Family Business Divorce: When Litigation Is Your Only Recourse

Family businesses can be an optimal way to pass on and preserve family heritage. When the family works cooperatively in their respective best interests to effectively run and manage their businesses and assets, they usually win.

Often, however, family members don’t get along. According to a Businessweek.com article, only about:

  • 40% of U.S. family businesses are transforming into second-generation businesses
  • 13% are successfully transmitted to a third generation
  • 3% reach a fourth generation or beyond

Recently, a client came to me with a particularly interesting legal challenge, steeped in complex ownership structures and exacerbated by serious family friction. The client believed that some siblings had caused a family manufacturing business to make distributions to some family member shareholders, but not others. Furthermore, the client believes that these siblings were not accountable to shareholders and partners of other related family businesses and caused these entities to engage in certain actions to the detriment of other family members. The client’s goal was to be bought out of the family businesses rather than become entangled in disputes between family members. Although it seems like a simple task, it is not due to the following issues:

    1. Each of the family businesses is owned by a different subgroup of family members.
    2. Some of the family businesses are LLCs, some are corporations, and some are partnerships.
    3. Numerous transactions between family businesses have had an impact on the valuation of each company.

In addition:

  • Siblings and family members don’t get along at all.
  • The social and accounting registers of each of the family entities are sparse.
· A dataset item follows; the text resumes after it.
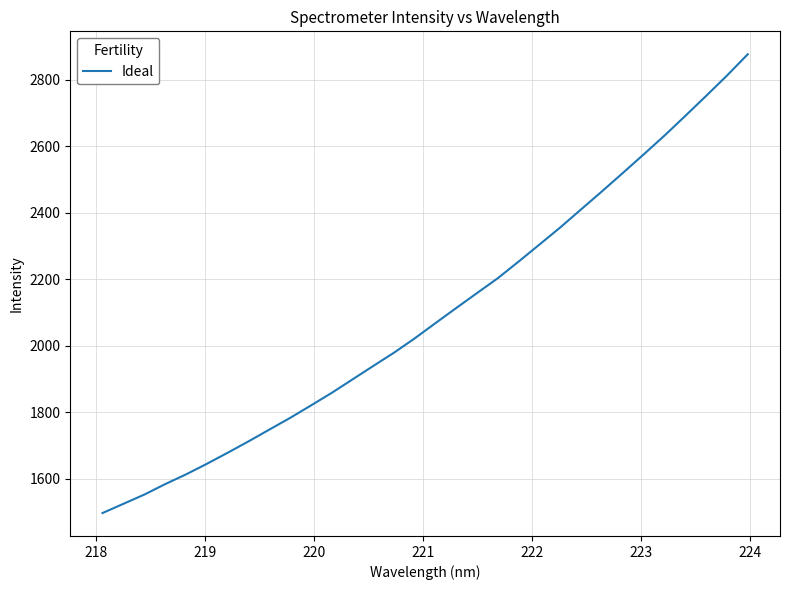

What is the difference between the maximum and minimum values?

1380.2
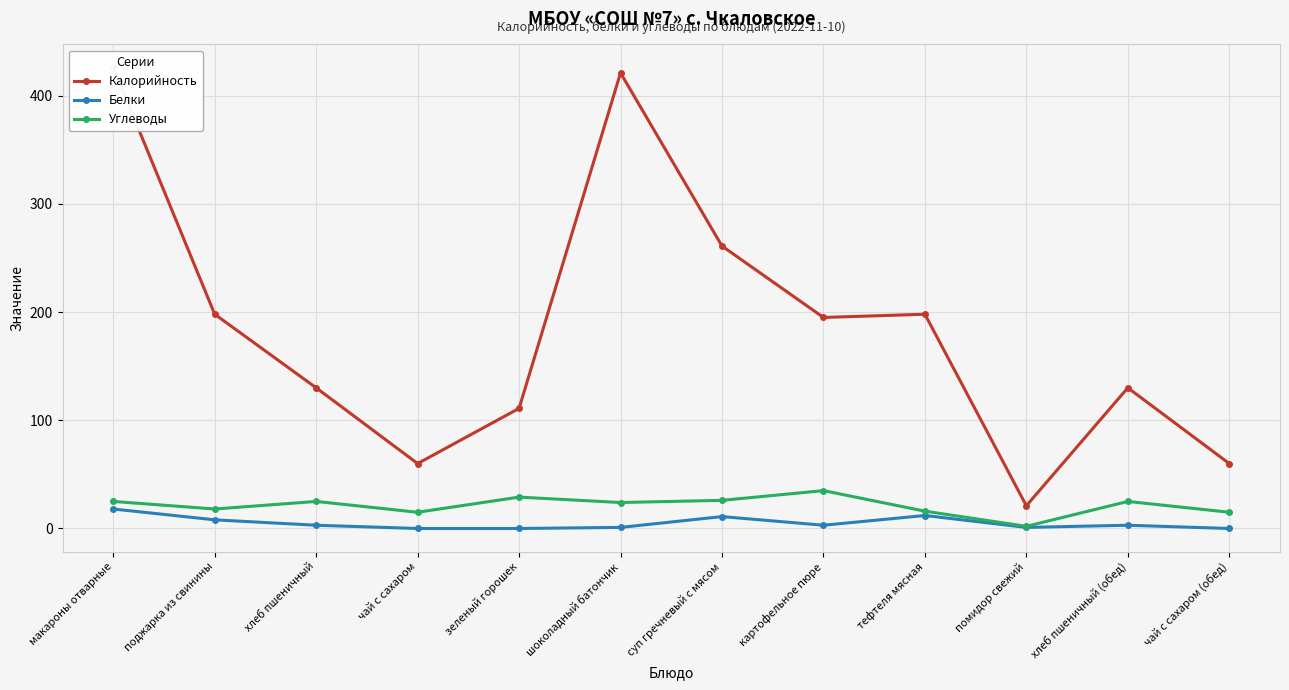

At which label does Белки first exceed 3?

макароны отварные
So how do you start with such a complex legal quagmire?

We started by collecting all the important information about what the company has been doing for the past five years. In some cases, this has required the filing of actions to enforce the rights of directors and shareholders to inspect corporate records. We were then able to persuade a representative from each faction of the family to participate in a mediation that resulted in an agreed valuation of each of the family businesses, a reconciliation of certain unaccounted past transactions, and ultimately a mutually agreeable purchase. – out of the client’s interests.

However, having resolved similar disputes such as these over the past decades, here are other possible remedies the client should have considered if a buyout could not be completed:

    1. Seek the appointment of an independent board (which does not include family members) for each of the entities to make impartial decisions on behalf of the owners.
    2. Request an involuntary dissolution of family entities.
    3. Filing lawsuits for breach of fiduciary duty, negligence and corporate waste against the various board members and officers of the entities to compel resolution = business divorce litigation.

Fortunately, despite the complexity of the family business and the bickering between family members, they were able to find a mutually agreeable solution to the problem without filing a lawsuit. However, this probably wouldn’t have been possible if the various family factions hadn’t been guided by strong legal counsel and agreed on a third-party mediator to help them resolve the issues. While we are always ready for business divorce litigation, we can also provide valuable advice and often the assistance needed to resolve complex issues without litigation.